The integration of climate models in structural and material simulations not only enhances the physical preservation of artifacts and monuments but also contributes to the development of sustainable, data-informed heritage management strategies. This approach holds potential in providing a new layer of understanding in the study of complex deterioration mechanisms, their progression, and cumulative effects on the materials of heritage collections and monuments.
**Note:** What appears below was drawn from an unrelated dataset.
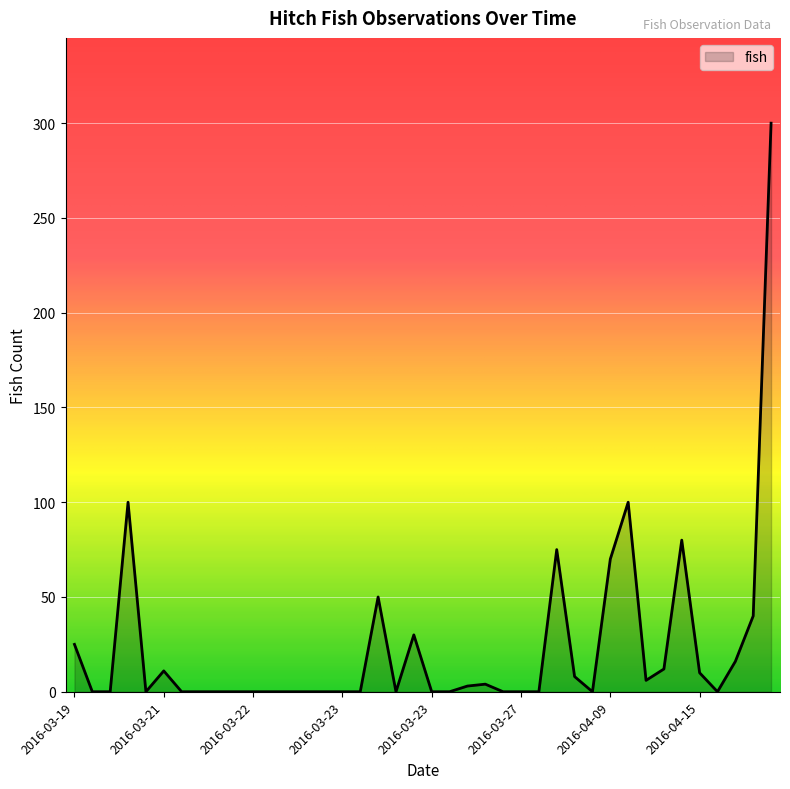

What is the maximum value shown in the chart?

300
Moreover, these models serve as valuable tools for decision-makers, offering predictive insights into future climate impacts, prioritizing interventions, and optimizing resource allocation for conservation efforts.
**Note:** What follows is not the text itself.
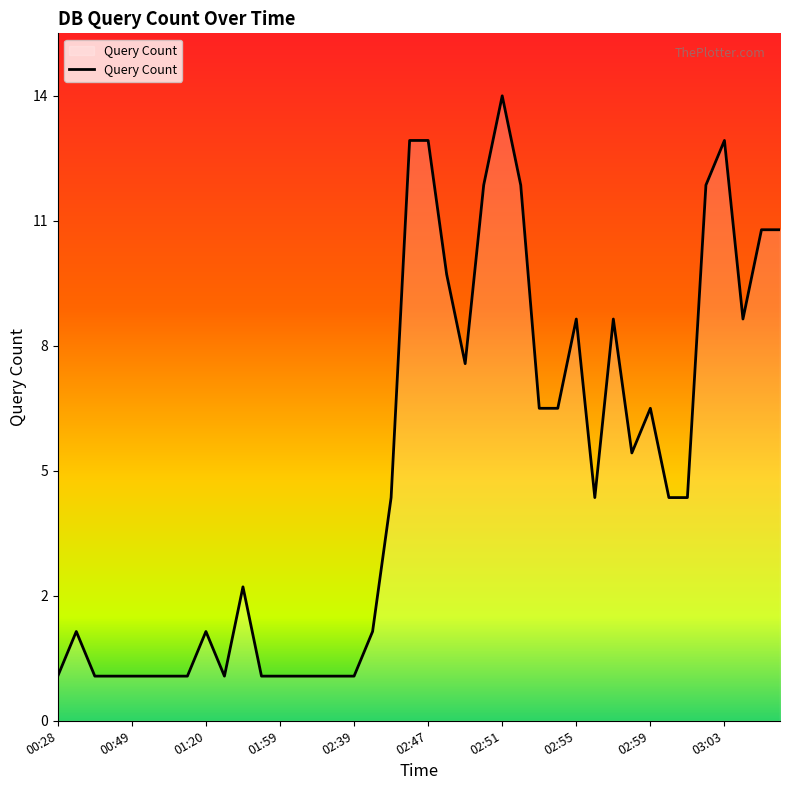

What is the greatest value displayed?

14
This session encourages interdisciplinary collaboration, bringing together expertise from archaeology, materials science, conservation, environmental science, engineering and data science.
In the above context, this session welcomes papers in the following topics:
- Microstructural and meso-scale modeling and simulation of deterioration processes and the efficacy of conservation treatments under different climate scenarios
- Structural macro-scale modelling for vulnerability and risk assessment of artifacts and monuments
- Prediction models for visualization and quantification of durability and deterioration phenomena
- Climate impact on the seismic vulnerability of monumental structures
- Environmental models predicting constraints
- Climate models
- Machine Learning Models for assessing conservation interventions
S46: Advances in Computational Archaeology (General Session)
Session Organisers:
Lisa E. Fischer, CAA Chair
Jeffrey Glover, Georgia State University
Description
Session Format: Standard
Do you have a computational archaeology topic or project to present outside of the scope of one of the existing sessions? Are you engaged in cutting-edge research on geophysics, data management, visualization techniques, semantic web, or another digital archaeology topic that you would like to share? For the ease of the review process, please select the most closely related topical session as your primary choice when uploading in the CMT submission system. Then select this session as the secondary option to indicate that you feel that your paper is not a strong fit for the primary one chosen. Papers accepted into the “Advances in Computational Archaeology” session for the final program will be grouped thematically, as practical, to create related blocks of papers.